[Items from a dataset]
· · ·
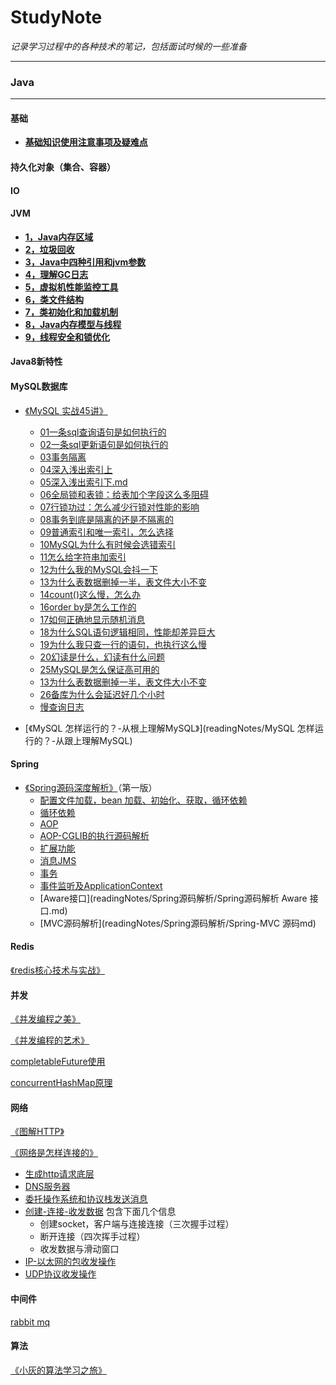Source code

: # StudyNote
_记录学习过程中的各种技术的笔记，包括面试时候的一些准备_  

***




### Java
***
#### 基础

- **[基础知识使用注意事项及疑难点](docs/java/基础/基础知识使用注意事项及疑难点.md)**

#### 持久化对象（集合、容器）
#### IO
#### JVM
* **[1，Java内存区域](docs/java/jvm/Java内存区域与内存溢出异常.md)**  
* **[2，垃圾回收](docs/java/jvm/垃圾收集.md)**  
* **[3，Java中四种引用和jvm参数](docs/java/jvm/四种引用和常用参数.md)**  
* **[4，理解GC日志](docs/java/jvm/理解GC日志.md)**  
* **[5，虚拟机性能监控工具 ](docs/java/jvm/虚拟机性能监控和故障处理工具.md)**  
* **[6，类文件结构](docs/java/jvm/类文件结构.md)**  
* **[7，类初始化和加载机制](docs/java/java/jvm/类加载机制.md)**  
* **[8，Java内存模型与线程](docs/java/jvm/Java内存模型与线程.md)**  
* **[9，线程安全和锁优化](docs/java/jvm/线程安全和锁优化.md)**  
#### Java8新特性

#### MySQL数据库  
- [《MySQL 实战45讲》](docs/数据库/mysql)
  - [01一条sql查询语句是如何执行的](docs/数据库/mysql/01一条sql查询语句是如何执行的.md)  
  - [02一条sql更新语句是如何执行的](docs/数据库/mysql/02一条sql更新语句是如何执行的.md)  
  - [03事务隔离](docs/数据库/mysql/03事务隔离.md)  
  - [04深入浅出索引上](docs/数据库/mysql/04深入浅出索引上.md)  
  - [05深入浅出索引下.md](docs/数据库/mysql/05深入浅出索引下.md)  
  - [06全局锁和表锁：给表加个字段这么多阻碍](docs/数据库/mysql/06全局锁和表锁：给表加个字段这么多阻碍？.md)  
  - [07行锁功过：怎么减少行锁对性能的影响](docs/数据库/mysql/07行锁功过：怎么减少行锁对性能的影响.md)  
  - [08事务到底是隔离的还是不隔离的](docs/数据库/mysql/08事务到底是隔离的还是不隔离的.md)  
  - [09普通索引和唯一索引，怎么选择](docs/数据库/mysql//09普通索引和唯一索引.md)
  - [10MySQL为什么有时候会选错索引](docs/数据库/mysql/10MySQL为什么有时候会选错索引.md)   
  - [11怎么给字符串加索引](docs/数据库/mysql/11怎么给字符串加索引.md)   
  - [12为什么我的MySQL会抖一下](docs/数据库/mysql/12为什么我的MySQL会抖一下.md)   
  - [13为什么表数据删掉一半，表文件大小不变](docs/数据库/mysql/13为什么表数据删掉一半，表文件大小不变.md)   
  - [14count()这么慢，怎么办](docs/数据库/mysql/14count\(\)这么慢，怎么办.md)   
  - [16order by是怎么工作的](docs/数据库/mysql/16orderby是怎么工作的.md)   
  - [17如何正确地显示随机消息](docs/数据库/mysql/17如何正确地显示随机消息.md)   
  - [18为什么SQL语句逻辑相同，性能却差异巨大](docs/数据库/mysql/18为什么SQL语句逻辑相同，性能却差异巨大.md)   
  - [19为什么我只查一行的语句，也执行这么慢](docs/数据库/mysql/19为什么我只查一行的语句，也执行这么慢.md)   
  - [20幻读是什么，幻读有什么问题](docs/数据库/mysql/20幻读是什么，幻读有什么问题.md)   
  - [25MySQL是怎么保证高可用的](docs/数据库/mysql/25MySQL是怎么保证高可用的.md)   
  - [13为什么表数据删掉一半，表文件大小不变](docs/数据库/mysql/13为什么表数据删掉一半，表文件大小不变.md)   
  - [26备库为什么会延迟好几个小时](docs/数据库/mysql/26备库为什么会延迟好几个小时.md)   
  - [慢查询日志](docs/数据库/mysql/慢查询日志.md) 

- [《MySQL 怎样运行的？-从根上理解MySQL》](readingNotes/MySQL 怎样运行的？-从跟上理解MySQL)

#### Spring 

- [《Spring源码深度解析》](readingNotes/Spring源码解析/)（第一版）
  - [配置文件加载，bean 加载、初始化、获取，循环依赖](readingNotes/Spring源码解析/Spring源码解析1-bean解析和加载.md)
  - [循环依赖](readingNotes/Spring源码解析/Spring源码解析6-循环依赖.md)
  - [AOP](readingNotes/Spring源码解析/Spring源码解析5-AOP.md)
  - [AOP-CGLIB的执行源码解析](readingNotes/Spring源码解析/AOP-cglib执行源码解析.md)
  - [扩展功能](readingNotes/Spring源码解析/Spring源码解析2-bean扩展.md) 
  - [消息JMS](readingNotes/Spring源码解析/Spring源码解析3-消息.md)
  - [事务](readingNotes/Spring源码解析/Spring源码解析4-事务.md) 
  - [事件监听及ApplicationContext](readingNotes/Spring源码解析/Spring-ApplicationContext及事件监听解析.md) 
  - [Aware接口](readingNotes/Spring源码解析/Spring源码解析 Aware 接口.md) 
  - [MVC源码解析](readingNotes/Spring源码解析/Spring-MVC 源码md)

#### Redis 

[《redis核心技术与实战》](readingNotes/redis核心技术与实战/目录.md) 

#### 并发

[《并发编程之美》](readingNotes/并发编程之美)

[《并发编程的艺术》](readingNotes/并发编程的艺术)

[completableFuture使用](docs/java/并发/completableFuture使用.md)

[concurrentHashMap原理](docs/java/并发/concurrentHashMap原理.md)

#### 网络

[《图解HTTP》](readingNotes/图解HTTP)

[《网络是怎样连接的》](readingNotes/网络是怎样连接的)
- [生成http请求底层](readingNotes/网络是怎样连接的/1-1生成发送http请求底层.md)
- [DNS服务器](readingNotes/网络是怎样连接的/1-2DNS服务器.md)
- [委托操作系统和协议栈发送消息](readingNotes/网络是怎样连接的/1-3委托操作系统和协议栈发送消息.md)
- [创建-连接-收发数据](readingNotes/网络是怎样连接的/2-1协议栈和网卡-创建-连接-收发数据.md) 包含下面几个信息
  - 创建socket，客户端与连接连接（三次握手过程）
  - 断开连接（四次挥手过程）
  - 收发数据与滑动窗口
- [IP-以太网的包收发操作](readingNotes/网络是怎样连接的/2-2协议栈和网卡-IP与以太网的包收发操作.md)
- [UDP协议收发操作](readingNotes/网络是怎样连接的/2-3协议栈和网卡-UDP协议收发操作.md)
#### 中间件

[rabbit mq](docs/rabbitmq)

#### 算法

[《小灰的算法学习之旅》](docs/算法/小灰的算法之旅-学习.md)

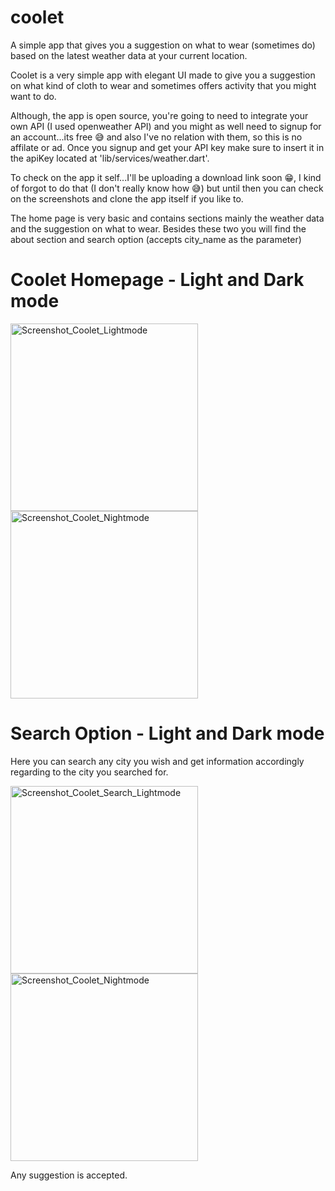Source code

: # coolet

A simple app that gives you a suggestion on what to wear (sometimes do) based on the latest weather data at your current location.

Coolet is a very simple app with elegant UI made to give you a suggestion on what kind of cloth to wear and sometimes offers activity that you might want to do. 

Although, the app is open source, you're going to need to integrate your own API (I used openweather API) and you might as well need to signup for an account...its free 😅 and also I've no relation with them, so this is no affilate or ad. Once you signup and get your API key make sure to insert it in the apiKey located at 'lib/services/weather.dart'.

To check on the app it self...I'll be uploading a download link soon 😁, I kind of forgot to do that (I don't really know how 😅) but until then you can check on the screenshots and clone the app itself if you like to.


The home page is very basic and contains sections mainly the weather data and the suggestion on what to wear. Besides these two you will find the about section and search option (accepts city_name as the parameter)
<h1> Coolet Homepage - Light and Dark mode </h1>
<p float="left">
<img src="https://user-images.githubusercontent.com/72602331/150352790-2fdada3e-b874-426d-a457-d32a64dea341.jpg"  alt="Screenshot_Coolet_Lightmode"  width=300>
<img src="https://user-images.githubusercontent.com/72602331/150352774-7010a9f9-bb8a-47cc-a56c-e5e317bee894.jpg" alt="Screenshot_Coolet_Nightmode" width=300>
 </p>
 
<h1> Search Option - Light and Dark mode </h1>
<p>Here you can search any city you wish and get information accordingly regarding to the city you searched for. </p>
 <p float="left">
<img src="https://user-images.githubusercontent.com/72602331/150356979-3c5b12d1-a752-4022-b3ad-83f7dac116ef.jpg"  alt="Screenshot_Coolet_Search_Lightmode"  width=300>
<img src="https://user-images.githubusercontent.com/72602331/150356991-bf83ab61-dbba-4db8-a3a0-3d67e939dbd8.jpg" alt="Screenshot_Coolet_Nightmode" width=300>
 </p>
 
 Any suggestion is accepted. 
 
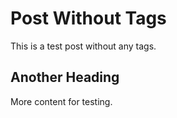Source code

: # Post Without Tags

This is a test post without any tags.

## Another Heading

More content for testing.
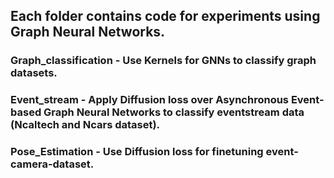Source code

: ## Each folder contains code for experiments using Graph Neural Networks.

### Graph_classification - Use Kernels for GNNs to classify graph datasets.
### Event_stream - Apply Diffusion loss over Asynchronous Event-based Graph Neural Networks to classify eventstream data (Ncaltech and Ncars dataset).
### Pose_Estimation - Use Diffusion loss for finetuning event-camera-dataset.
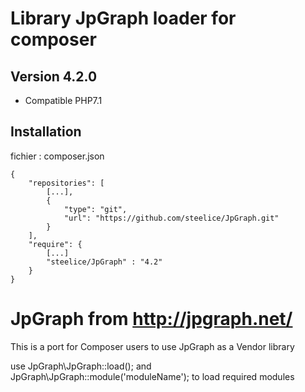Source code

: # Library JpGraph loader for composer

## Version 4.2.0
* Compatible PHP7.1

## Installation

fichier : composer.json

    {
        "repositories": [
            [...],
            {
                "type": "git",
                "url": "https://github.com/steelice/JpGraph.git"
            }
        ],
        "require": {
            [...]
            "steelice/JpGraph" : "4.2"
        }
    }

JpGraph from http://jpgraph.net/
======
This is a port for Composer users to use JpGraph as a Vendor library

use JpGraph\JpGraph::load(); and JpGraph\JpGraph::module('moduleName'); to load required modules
· · ·
--- YOUR GOAL ---
Which lines in the records contain the word "Neural"? Copy each one.

--- ANSWER SPACE ---
: ## Each folder contains code for experiments using Graph Neural Networks.
### Event_stream - Apply Diffusion loss over Asynchronous Event-based Graph Neural Networks to classify eventstream data (Ncaltech and Ncars dataset).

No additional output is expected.